CEOs are in favor of digital transformation but technological shortcomings and security issues persist. How do producers respond
If digital transformation, and its corollary to the cloud, is one of the highlights of the moment, there are no problems for that. In essence, there is a rose with a large number of spines, and this is evident from a study conducted by Economist Intelligence Unit on the CEOs of five continents and commissioned by BT, two are emerging: technological shortcomings and fears of security.
Reality often resides in the numbers and even in this case are fairly clear. About forty percent of CEOs put digital transformation at the top of board needs and just under a quarter is committed to piloting corporate programs that are being launched for that purpose.
The objectives to be achieved, examined in more detail in the September issue of Cloud & Business, are greater operational efficiency, customer service improvement, future innovation and security, all of which are considered a differential key in order to succeed in the market.
At the same time managers also point out that greater integration, reliability, security, and cost efficiency are the most important and necessary elements to realize the infrastructure that will be the foundation of the digital business of the future.
When it comes to meeting their digital ambitions, more than a quarter of CEOs consider security as a differential key. This view is prevalent in consumer-oriented sectors, and it does not surprisingly grow up to nearly 50 percent for CEOs operating in the financial services sector.

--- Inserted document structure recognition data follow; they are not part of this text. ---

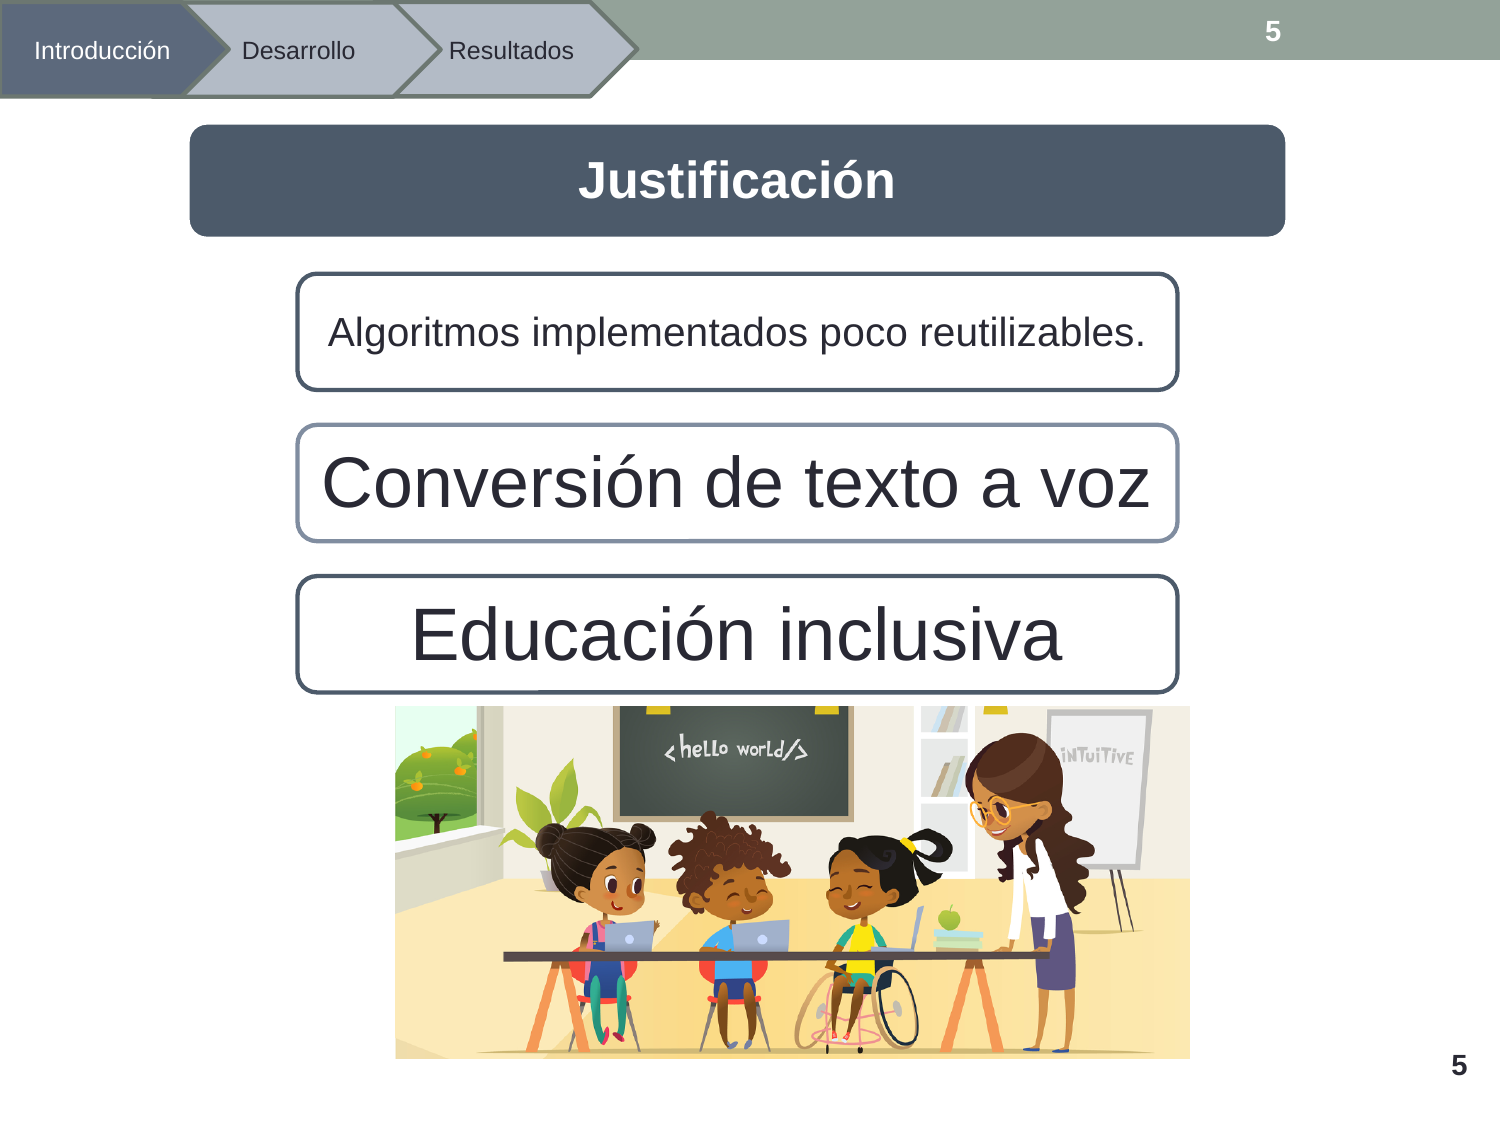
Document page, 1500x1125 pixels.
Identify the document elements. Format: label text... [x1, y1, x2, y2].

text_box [0, 1, 638, 97]
slide_number 5 [1250, 3, 1425, 57]
picture [395, 706, 1191, 1059]
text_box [49, 122, 1426, 693]
text_box 5 [1132, 1024, 1483, 1103]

Security requirements (see Cloud and Business in September) are pushing security industry companies to propose more and more sophisticated solutions.
For example, Forcepoint has strengthened its cloud security portfolio by providing IT teams with new behavioral controls that simplify employee protection, critical business data, and intellectual property.
New features, available in Forcepoint CASB, Forcepoint Web Security, and Forcepoint Email Security, enable, explained the company, resorting to Cloud as the engine for developing its business safely and reliably.
For its part, Fortinet, another company active in the development of high performance cybersecurity solutions, has announced the availability of its FortiGate Virtual Machine (VM) security solution for VMware Cloud on AWS customers.
In practice, FortiGate VM is a solution that aims to enable VMware Cloud on AWS users to extend their own private cloud cloud VMware, with site-to-site connectivity, cross-cloud segmentation and the definition of security policies that are consistent with the different clouds involved in implementing the resulting hybrid cloud.
XGen Security, a solution recently introduced by Trend Micro, is targeted at SMEs. This is a set of intergenerational defense techniques that includes a blend of advanced threat defense techniques and intelligently applying the most appropriate technology and the moment it serves, evolving and learning progressively.
Through machine learning, the files are scanned before and during execution to reduce false positives. All capabilities are powered by the Trend Micro Smart Protection Network, the global cloud-based threat intelligence that provides quick response updates when a new threat is detected to allow faster protection.